Start of Data provided

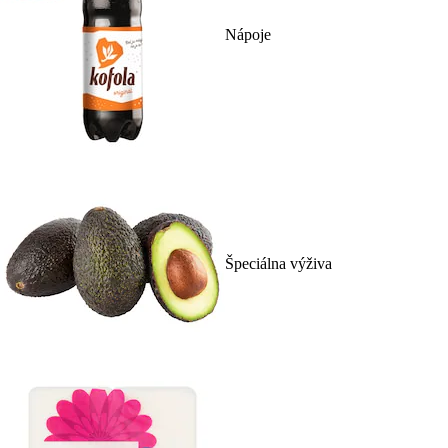
Nápoje
Špeciálna výživa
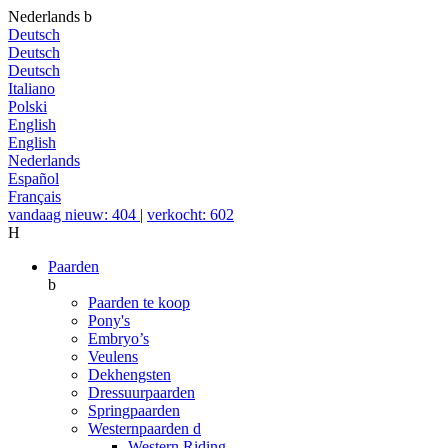
Nederlands
b
Deutsch
Deutsch
Deutsch
Italiano
Polski
English
English
Nederlands
Español
Français
vandaag nieuw: 404
|
verkocht: 602
H
Paarden
b
Paarden te koop
Pony's
Embryo’s
Veulens
Dekhengsten
Dressuurpaarden
Springpaarden
Westernpaarden
d
Western Riding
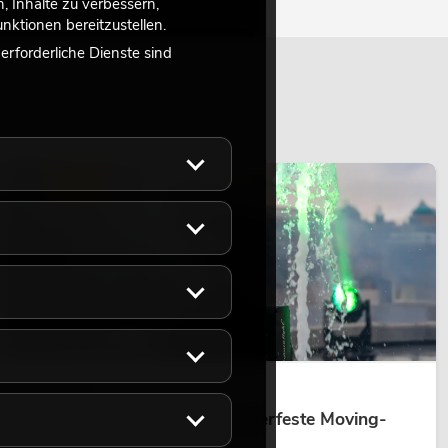
 Inhalte zu verbessern,
ktionen bereitzustellen.
rforderliche Dienste sind
LICHT
14.05.2026
Outdoor Moving-Heads: Wetterfeste Moving-
Heads bei Events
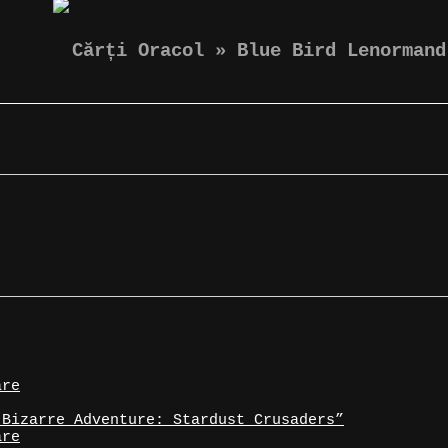
https://magicspot.eu/product/carti-oracol-blue-bird-lenormand/
Cărți Oracol » Blue Bird Lenormand
are
 Bizarre Adventure: Stardust Crusaders”
are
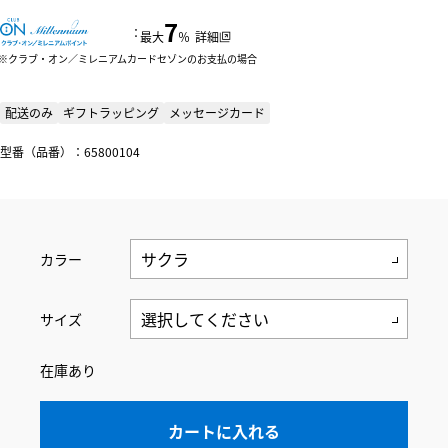
7
：
最大
％
詳細
クラブ・オン／ミレニアムカードセゾンのお支払の場合
配送のみ
ギフトラッピング
メッセージカード
型番（品番）：65800104
カラー
サイズ
在庫あり
カートに入れる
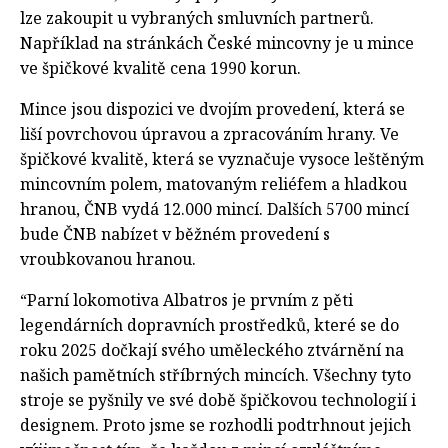
lze zakoupit u vybraných smluvních partnerů.
Například na stránkách České mincovny je u mince
ve špičkové kvalitě cena 1990 korun.
Mince jsou dispozici ve dvojím provedení, která se
liší povrchovou úpravou a zpracováním hrany. Ve
špičkové kvalitě, která se vyznačuje vysoce leštěným
mincovním polem, matovaným reliéfem a hladkou
hranou, ČNB vydá 12.000 mincí. Dalších 5700 mincí
bude ČNB nabízet v běžném provedení s
vroubkovanou hranou.
“Parní lokomotiva Albatros je prvním z pěti
legendárních dopravních prostředků, které se do
roku 2025 dočkají svého uměleckého ztvárnění na
našich pamětních stříbrných mincích. Všechny tyto
stroje se pyšnily ve své době špičkovou technologií i
designem. Proto jsme se rozhodli podtrhnout jejich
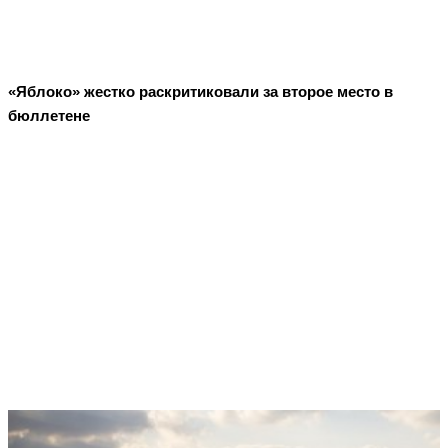
«Яблоко» жестко раскритиковали за второе место в
бюллетене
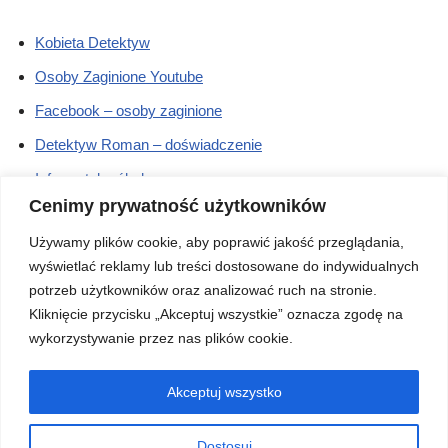
Kobieta Detektyw
Osoby Zaginione Youtube
Facebook – osoby zaginione
Detektyw Roman – doświadczenie
Informatyka śledcza
Cenimy prywatność użytkowników
Cennik – działania międzynarodowe
Używamy plików cookie, aby poprawić jakość przeglądania,
Cennik – działania na terenie Polski
wyświetlać reklamy lub treści dostosowane do indywidualnych
potrzeb użytkowników oraz analizować ruch na stronie.
Prywatny Detektyw Tomaszów
Kliknięcie przycisku „Akceptuj wszystkie” oznacza zgodę na
Mazowiecki – kontakt
wykorzystywanie przez nas plików cookie.
Akceptuj wszystko
Telefon kontaktowy: 502-404-405
Dostosuj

End of Data provided

- [What needs to be done]: Which lines in the records above contain the string "špičkové"? Pick out each of those lines and copy it, treating uppercase and lowercase letters as distinct.

- [Answer section]:
ve špičkové kvalitě cena 1990 korun.
špičkové kvalitě, která se vyznačuje vysoce leštěným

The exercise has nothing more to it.